The problem is whether you can still help family members once going into care is "on the cards" and at what stage the LA consider it's "on the cards".
I'm surprised at the number of people who expect their parent to go into care and still have an inheritance as a matter of right. I think what people have been expressing is the fundamental unfairness of a scheme that says "if you have a disease which needs medical care your children can inherit everything; if your disease causes mainly social needs, they inherit (virtually) noting". And the fact that care can be so open ended means that insurance is prohibitively expensive - a big catastrophe in life, and you can't practicably insure for it in the way you would for, eg, your house burning down.

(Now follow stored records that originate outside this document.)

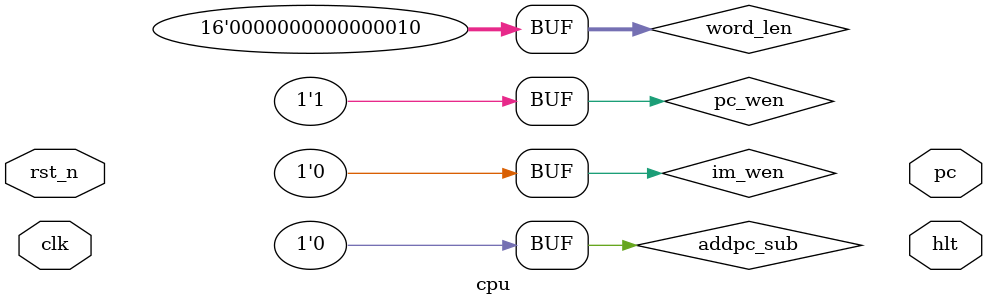
<source format=v>
module cpu(clk, rst_n, hlt, pc);

    input clk, rst_n;
    output hlt;
    output [15:0] pc;

    // component outputs
    wire [15:0] pc_out, addpc_out, im_out, dm_out, rf_out_1, rf_out_2, alu_out, 
                memtoreg_mux_out, signext4_out, signext8_out, shift_out, shiftimm_mux_out,
                alusrc_mux_out, unused_16b_in;
    wire [3:0] readreg1src_mux_out, readreg2src_mux_out;
    wire V, addpc_ovfl; // V represents overflow, addpc_ovfl unused

    // control signals
    wire [1:0] ALUSrc;
    wire [3:0] ALUOp;
    wire MemWrite, MemtoReg, BInv, RegWrite, ShiftImm, ReadReg1Src, ReadReg2Src;

    // fixed setting
    wire [15:0] word_len = 16'h2;
    wire pc_wen = 1'b1, addpc_sub = 1'b0, im_wen = 1'b0;

    PC PC(.in(addpc_out), .wen(pc_wen), .clk(clk), .rst(~rst_n), .out(pc_out));
    Add AddPC(.a(pc_out), .b(word_len), .sub(addpc_sub), .sum(addpc_out), .ovfl(addpc_ovfl));
    Control Control(.opcode(im_out[15:12]), .MemWrite(MemWrite), .MemToReg(MemtoReg), .RegWrite(RegWrite), .BInv(BInv), .ALUSrc(ALUSrc), .ALUOp(ALUOp), .ShiftImm(ShiftImm), .ReadReg1Src(ReadReg1Src), .ReadReg2Src(ReadReg2Src));
    IM IM(.data_out(im_out), .data_in(unused_16b_in), .addr(pc_out), .enable(rst_n), .wr(im_wen), .clk(clk), .rst(~rst_n));
    Mux2to1 #(4) ReadReg1SrcMux(.in0(im_out[7:4]), .in1(im_out[11:8]), .sel(ReadReg1Src), .out(readreg1src_mux_out));
    Mux2to1 #(4) ReadReg2SrcMux(.in0(im_out[3:0]), .in1(im_out[11:8]), .sel(ReadReg2Src), .out(readreg2src_mux_out));
    RegFile RegFile(.clk(clk), .rst(~rst_n), .SrcReg1(readreg1src_mux_out), .SrcReg2(readreg2src_mux_out), .DstReg(im_out[11:8]), .WriteReg(RegWrite), .DstData(memtoreg_mux_out), .SrcData1(rf_out_1), .SrcData2(rf_out_2));
    SignExt #(4) SignExt4(.in(im_out[3:0]), .out(signext4_out));
    Shift Shift(.in(signext4_out), .out(shift_out));
    Mux2to1 ShiftImmMux(.in0(signext4_out), .in1(shift_out), .sel(ShiftImm), .out(shiftimm_mux_out));
    SignExt #(8) SignExt8(.in(im_out[7:0]), .out(signext8_out));
    Mux4to1 ALUSrcMux(.in0(rf_out_2), .in1(shiftimm_mux_out), .in2(signext8_out), .in3(unused_16b_in), .sel(ALUSrc), .out(alusrc_mux_out));
    ALU ALU(.a(rf_out_1), .b(alusrc_mux_out), .BInv(BInv), .ALUOp(ALUOp), .out(alu_out), .v(V));
    DM DM(.data_out(dm_out), .data_in(rf_out_2), .addr(alu_out), .enable(rst_n), .wr(MemWrite), .clk(clk), .rst(~rst_n));
    Mux2to1 MemtoRegMux(.in0(alu_out), .in1(dm_out), .sel(MemtoReg), .out(memtoreg_mux_out));

endmodule
</source>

You can avoid care fees by looking after your parent in your home till they die, as our grandparents did. But in our grandparents day, people didn't live so long, they didn't live so long in ill-health, and they were far less likely to have dementia. And if they did have dementia, the medical profession were much less good at keeping their bodies going. It's not realistic for one person, even with help from a partner, to keep a 24 hour watch on someone, as well as washing and dressing them, toileting them, feeding them, dealing with levels of medication that were unheard of 40 years ago, dressing ulcerated legs or pressure sores, coping with disturbed or even aggressive behaviour. Let alone doing this while still looking after children or doing a full time job.